Set exercise 1: Please reproduce the part of the Henry's law problem starting with "The Henry’s law" and going on through "value of x.", substituting "seawater" for "water".
== Text segment ==
Question

The Henry’s law constant for the solubility of $N_2$ gas in water at $298K$ is $1\times 10^{-5}atm.$ The mole fraction of $N_2$ in air is $0.8$ . If the number of moles of $N_2$ of air dissolved in $10moles$ of water at $298K$ and $5atm$ is $x\cdot 10^{-4}.$ Find the value of x.

Answer 1

Answer: 4

$X_{N_2}=\frac{P_{N_2}^1}{K_H}=\frac{5\times 0\cdot 8}{1\times 10^{-5}}$
$(P_{N_2}^1=P_{\text{air }}$ mole fraction of $N_2)$
$=4\times 10^{-5}$
$\therefore \frac{{\text{n}}_{{\text{N}}_2}}{{\text{n}}_{{\text{N}}_2}+{\text{n}}_{{\text{H}}_2\text{O}}}=4\times 10^{-5}=\frac{{\text{n}}_{{\text{N}}_2}}{{\text{n}}_{{\text{N}}_2}+10}\sim eq\frac{{\text{n}}_{{\text{N}}_{\text{2}}}}{10}$
$\therefore \text{n}=4\times 10^{-4}$
Hence $x=4$
===
== Data provided ==
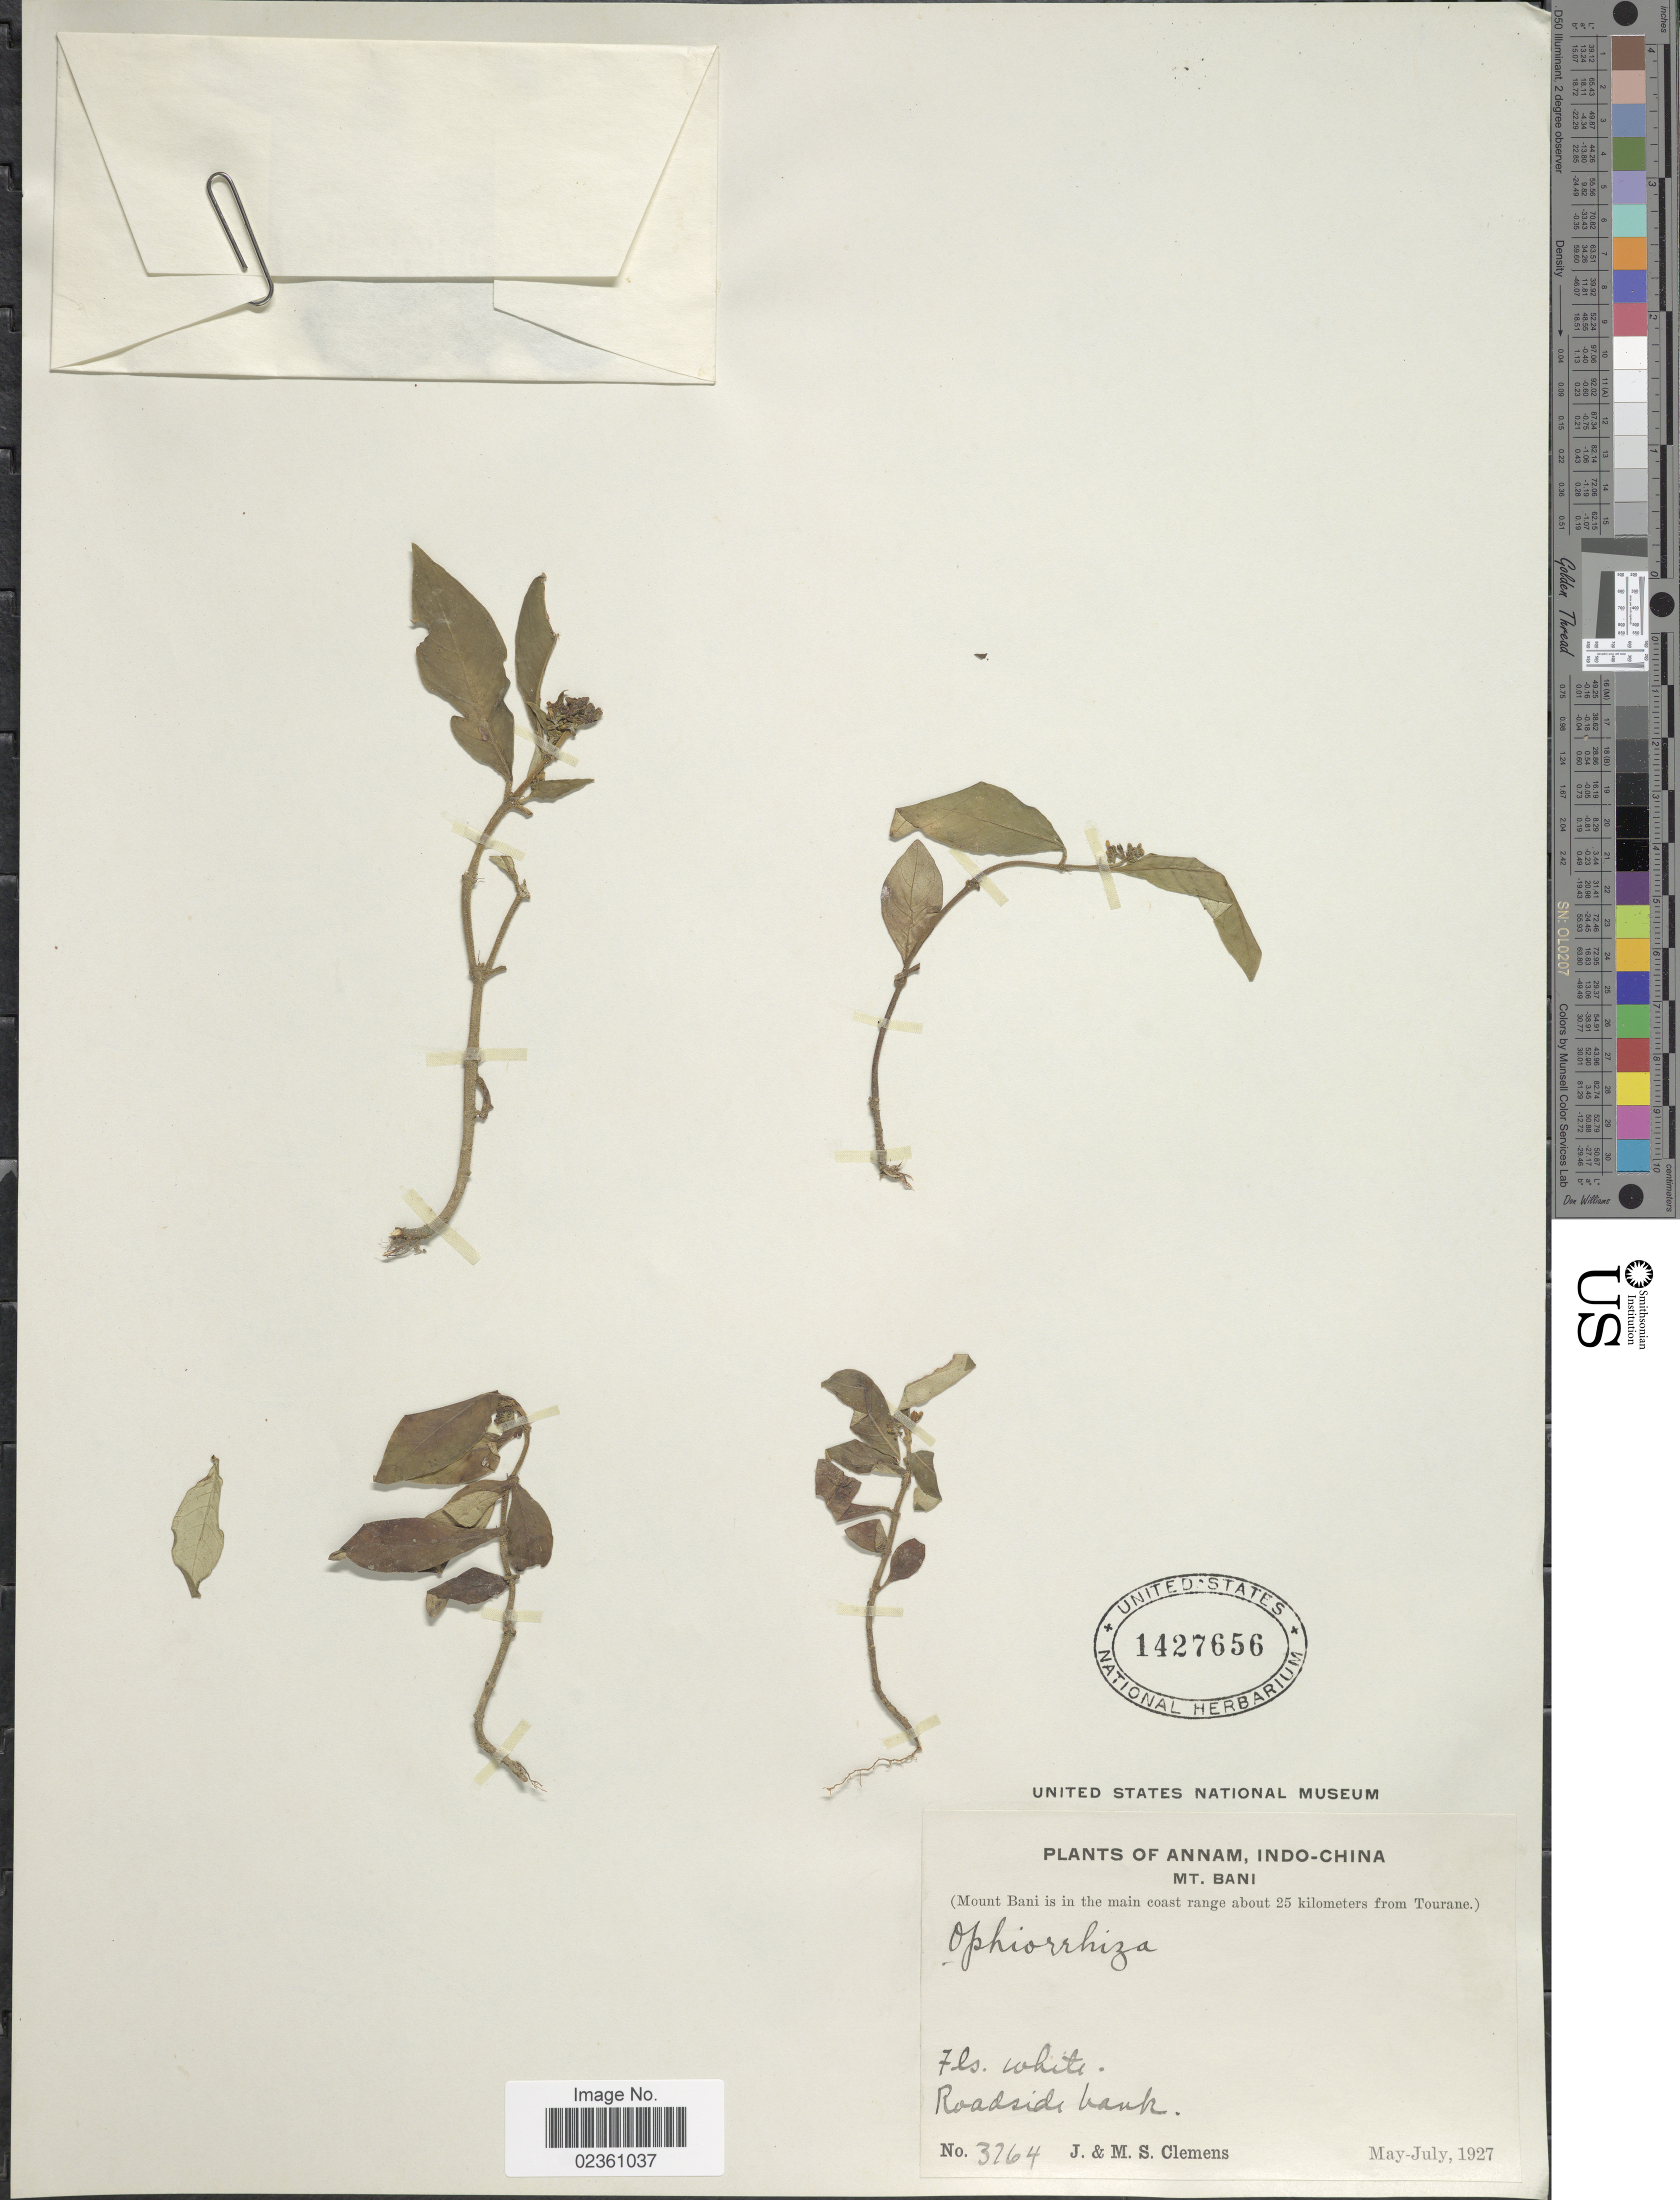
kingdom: Plantae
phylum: Tracheophyta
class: Magnoliopsida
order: Gentianales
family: Rubiaceae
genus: Ophiorrhiza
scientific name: Ophiorrhiza sp.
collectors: J. Clemens & M. S. Clemens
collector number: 3264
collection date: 1927-05/1927-07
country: Vietnam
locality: Annam, mt. Bani (Mount Bani is in the main coast range about 25 kilometers fromTourane) Roadside bank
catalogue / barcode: US 1427656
===
Set exercise 2: Convert the rows, starting with the line with "class: Magnoliopsida" and going on through the last line of the rows, into a numbered list, leaving out any blank lines.

Complete response 1:
The Henry’s law constant for the solubility of $N_2$ gas in seawater at $298K$ is $1\times 10^{-5}atm.$ The mole fraction of $N_2$ in air is $0.8$ . If the number of moles of $N_2$ of air dissolved in $10moles$ of seawater at $298K$ and $5atm$ is $x\cdot 10^{-4}.$ Find the value of x.

Complete response 2:
1. class: Magnoliopsida
2. order: Gentianales
3. family: Rubiaceae
4. genus: Ophiorrhiza
5. scientific name: Ophiorrhiza sp.
6. collectors: J. Clemens & M. S. Clemens
7. collector number: 3264
8. collection date: 1927-05/1927-07
9. country: Vietnam
10. locality: Annam, mt. Bani (Mount Bani is in the main coast range about 25 kilometers fromTourane) Roadside bank
11. catalogue / barcode: US 1427656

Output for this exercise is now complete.